Robinson then pulled out a Beretta, an Italian pistol, and opened his palm for the chef to see. “I just wanted to let him know that if he had a knife, I had something more,” he explained. But he was arrested for carrying a concealed weapon.

Yet, while Robinson was a civil-rights pioneer within the game, he resisted being drawn into politics; he once criticized Jackie Robinson himself for calling on ballplayers to take public stands.
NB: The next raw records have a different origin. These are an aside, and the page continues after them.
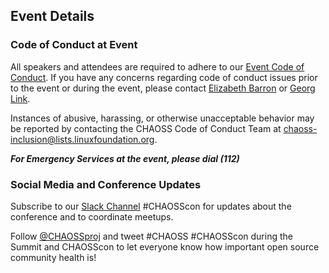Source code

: ## Event Details

### Code of Conduct at Event
All speakers and attendees are required to adhere to our [Event Code of Conduct](https://events.linuxfoundation.org/about/code-of-conduct/). If you have any concerns regarding code of conduct issues prior to the event or during the event, please contact [Elizabeth Barron](mailto:elizabeth@naramore.net) or [Georg Link](mailto:linkgeorg@gmail.com).

Instances of abusive, harassing, or otherwise unacceptable behavior may be reported by contacting the CHAOSS Code of Conduct Team at [chaoss-inclusion@lists.linuxfoundation.org](mailto:chaoss-inclusion@lists.linuxfoundation.org).  

***For Emergency Services at the event, please dial (112)***

### Social Media and Conference Updates

Subscribe to our [Slack Channel](https://join.slack.com/t/chaoss-workspace/shared_invite/zt-r65szij9-QajX59hkZUct82b0uACA6g) #CHAOSScon for updates about the conference and to coordinate meetups.  

Follow [@CHAOSSproj](https://twitter.com/CHAOSSproj) and tweet #CHAOSS #CHAOSScon during the Summit and CHAOSScon to let everyone know how important open source community health is!
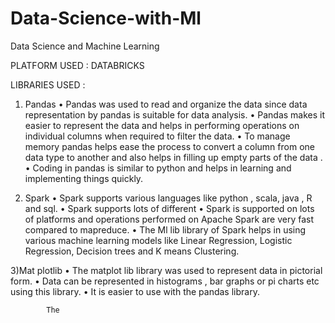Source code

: # Data-Science-with-Ml
Data Science and Machine Learning 

PLATFORM USED : DATABRICKS 

LIBRARIES USED :

1)	Pandas 
•	Pandas was used to read and organize the data since data representation by pandas is suitable for data analysis. 
•	Pandas makes it easier to represent the data and helps in performing operations on individual columns when required to filter the data.
•	To manage memory pandas helps ease the process to convert a column from one data type to another and also helps in filling up empty parts of the data .
•	Coding in pandas is similar to python and helps in learning and implementing things quickly.


2)	Spark
•	Spark supports various languages like python , scala, java , R and sql.
•	Spark supports lots of different 
•	Spark is supported on lots of platforms and operations performed on Apache Spark are very fast compared to mapreduce.
•	The Ml lib library of Spark helps in using various machine learning models like Linear Regression, Logistic Regression, Decision trees and K means Clustering.


3)Mat plotlib
•	The matplot lib library was used to represent data in pictorial form.
•	Data can be represented in histograms , bar graphs or pi charts etc using this library.
•	It is easier to use with the pandas library.



            The
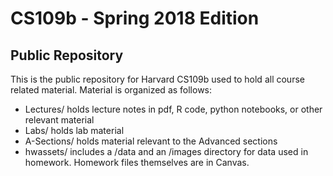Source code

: # CS109b - Spring 2018 Edition
## Public Repository 

This is the public repository for Harvard CS109b used to hold all course related material. Material is organized as follows:
- Lectures/ holds lecture notes in pdf, R code, python notebooks, or other relevant material
- Labs/ holds lab material
- A-Sections/ holds material relevant to the Advanced sections
- hwassets/ includes a /data and an /images directory for data used in homework. Homework files themselves are in Canvas.
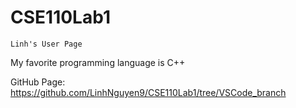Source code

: # CSE110Lab1

`Linh's User Page`

My favorite programming language is C++

GitHub Page: https://github.com/LinhNguyen9/CSE110Lab1/tree/VSCode_branch
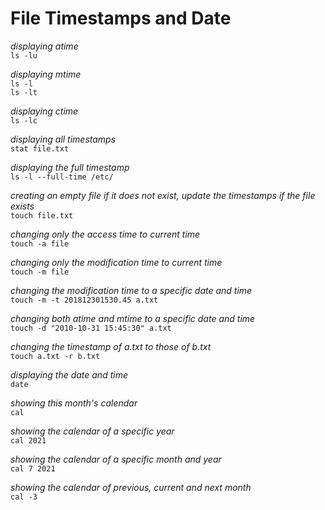 # File Timestamps and Date

 
*displaying atime*  
`ls -lu`
 
*displaying mtime*  
`ls -l`  
`ls -lt`
 
*displaying ctime*  
`ls -lc`
 
*displaying all timestamps*  
`stat file.txt`  
 
*displaying the full timestamp*  
`ls -l --full-time /etc/`
 
*creating an empty file if it does not exist, update the timestamps if the file exists*  
`touch file.txt`  
 
*changing only the access time to current time*  
`touch -a file`  
 
*changing only the modification time to current time*  
`touch -m file`  
 
*changing the modification time to a specific date and time*  
`touch -m -t 201812301530.45 a.txt`  
 
*changing both atime and mtime to a specific date and time*  
`touch -d "2010-10-31 15:45:30" a.txt`  
 
*changing the timestamp of a.txt to those of b.txt*  
`touch a.txt -r b.txt`  
 
*displaying the date and time*  
`date`  
 
*showing this month's calendar*  
`cal`  
 
*showing the calendar of a specific year*  
`cal 2021`  
 
*showing the calendar of a specific month and year*  
`cal 7 2021`  
 
*showing the calendar of previous, current and next month*  
`cal -3`  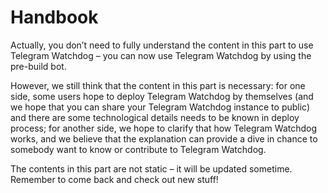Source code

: # Handbook
Actually, you don’t need to fully understand the content in this part to use Telegram Watchdog – you can now use Telegram Watchdog by using the pre-build bot.

However, we still think that the content in this part is necessary: for one side, some users hope to deploy Telegram Watchdog by themselves (and we hope that you can share your Telegram Watchdog instance to public) and there are some technological details needs to be known in deploy process; for another side, we hope to clarify that how Telegram Watchdog works, and we believe that the explanation can provide a dive in chance to somebody want to know or contribute to Telegram Watchdog.

The contents in this part are not static – it will be updated sometime. Remember to come back and check out new stuff!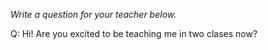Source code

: _Write a question for your teacher below._

Q: Hi! Are you excited to be teaching me in two clases now?
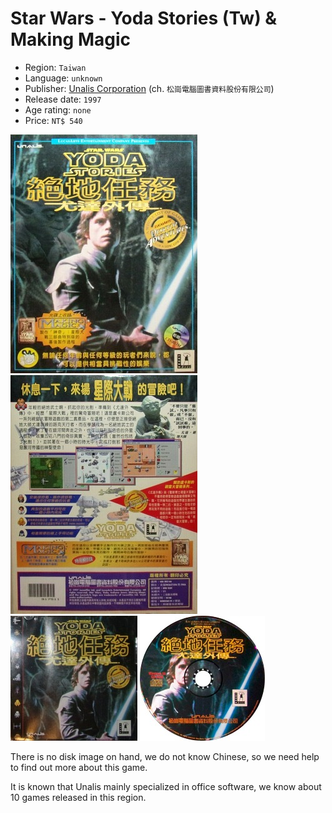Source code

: Star Wars - Yoda Stories (Tw) & Making Magic
============================================

* Region: `Taiwan`
* Language: `unknown`
* Publisher: [Unalis Corporation](http://web.archive.org/web/19980126015500/http://www.unalis.com.tw/) (ch. `松崗電腦圖書資料股份有限公司`)
* Release date: `1997`
* Age rating: `none`
* Price: `NT$ 540`

[![](images/cover/thumb/yoda-stories-taiwan-box-front.jpg)](images/cover/yoda-stories-taiwan-box-front.jpg)
[![](images/cover/thumb/yoda-stories-taiwan-box-back.jpg)](images/cover/yoda-stories-taiwan-box-back.jpg)
[![](images/cover/thumb/yoda-stories-taiwan-jewel-case-front.jpg)](images/cover/yoda-stories-taiwan-jewel-case-front.jpg)
[![](images/cover/thumb/yoda-stories-taiwan-disk-front.jpg)](images/cover/yoda-stories-taiwan-disk-front.jpg)

There is no disk image on hand, we do not know Chinese, so we need help to find out more about this game.

It is known that Unalis mainly specialized in office software,
we know about 10 games released in this region.
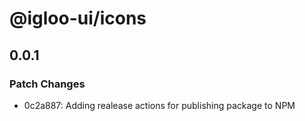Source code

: # @igloo-ui/icons

## 0.0.1
### Patch Changes

- 0c2a887: Adding realease actions for publishing package to NPM
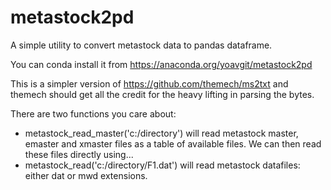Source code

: # metastock2pd

A simple utility to convert metastock data to pandas dataframe.

You can conda install it from https://anaconda.org/yoavgit/metastock2pd

This is a simpler version of https://github.com/themech/ms2txt and themech should get all the credit for the heavy lifting in parsing the bytes.

There are two functions you care about: 

- metastock_read_master('c:/directory') will read metastock master, emaster and xmaster files as a table of available files. We can then read these files directly using...
- metastock_read('c:/directory/F1.dat') will read metastock datafiles: either dat or mwd extensions.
Robinson’s list of individual on-field accomplishments, accolades, and milestones was staggering: the only man to be Most Valuable Player in both leagues, Rookie of the Year, Gold Glove, Triple Crown (only one other man would win it between 1967 and 2011), MVP of the World Series and All-Star Game, Manager of the Year, first-ballot Hall of Famer, Presidential Medal of Freedom. Robinson in 1975 became the game’s first African-American manager,with the Cleveland Indians, and in 1981 the National League’s first black manager as well. He would go on to become Major League Baseball’s vice president of on-field operations in charge of discipline.

Frank Robinson lacked the glamour of Willie Mays or Mickey Mantle, and he never broke a single headline record, unlike Henry Aaron. The numbers, however, tell the story of one of the game’s greatest, matching talent with consistency and durability. His 586 career home runs was fourth on the all-time list until he was passed by Barry Bonds. He hit .299/.374/.543 (batting/on-base/slugging) in the 1950s, .304/.402/.560 in the 1960s, and .268/.375/.483 in the 1970s. Despite being continually banged up from his aggressive style of play, Robinson averaged 606 plate appearances a year over his first 19 seasons. From age 23 to 35, he hit 405 home runs while walking more often than he struck out.

His team accomplishments were as impressive as his individual ones. He led the Reds from a sixth-place finish in 1960 to the National League pennant the following year. Arriving in Baltimore in 1966, his Triple Crown season powered the Orioles to the franchise’s first pennant in the city and first world championship. He was a key veteran bat and team leader on the Orioles team that, in 1969–71, won three straight pennants and a World Series, averaging 106 wins a year. He played in five World Series and homered in all of them. Robinson’s leadership by example left an enduring stamp on both the Reds and the Orioles franchises, where teammates such as Pete Rose, Tony Perez, and Brooks Robinson would emulate his durability and aggressiveness.

In his first season as Indians manager, Robinson broke 20-year-old future Hall of Famer Dennis Eckersley into the rotation. Taking over in 1981 as Giants manager, he led a moribund franchise to within two games of the National League West title in 1982. In his second year as Orioles manager, in 1989, he led the club to a 33-game improvement. Robinson as a manager soaked up the philosophy of his Baltimore skipper, Earl Weaver, years before many of Weaver’s ideas became popular among statistical analysts.

Robinson’s career goes back so far that his first manager as a rookie had backed up Mickey Cochrane, and lasted so long that he managed Bartolo Colon, who is still active. In 1957, he was in the Reds lineup that was elected as a group to the All-Star team, leading to reforms that temporarily abolished fan voting. In 1969, he was on the first team to win the AL pennant under the new system of divisions. In April 1973, he was one of the game’s first designated hitters. He managed winter ball in Puerto Rico and was the last manager of the Montreal Expos and the first manager of the Washington Nationals.

Robinson leaves behind two children and his wife of 58 years, Barbara Ann.

Very few men left their mark on the game of baseball in more ways than Frank Robinson. His combination of toughness, fearlessness, brains, and competitive fire has few parallels. A life in the game well lived. R.I.P.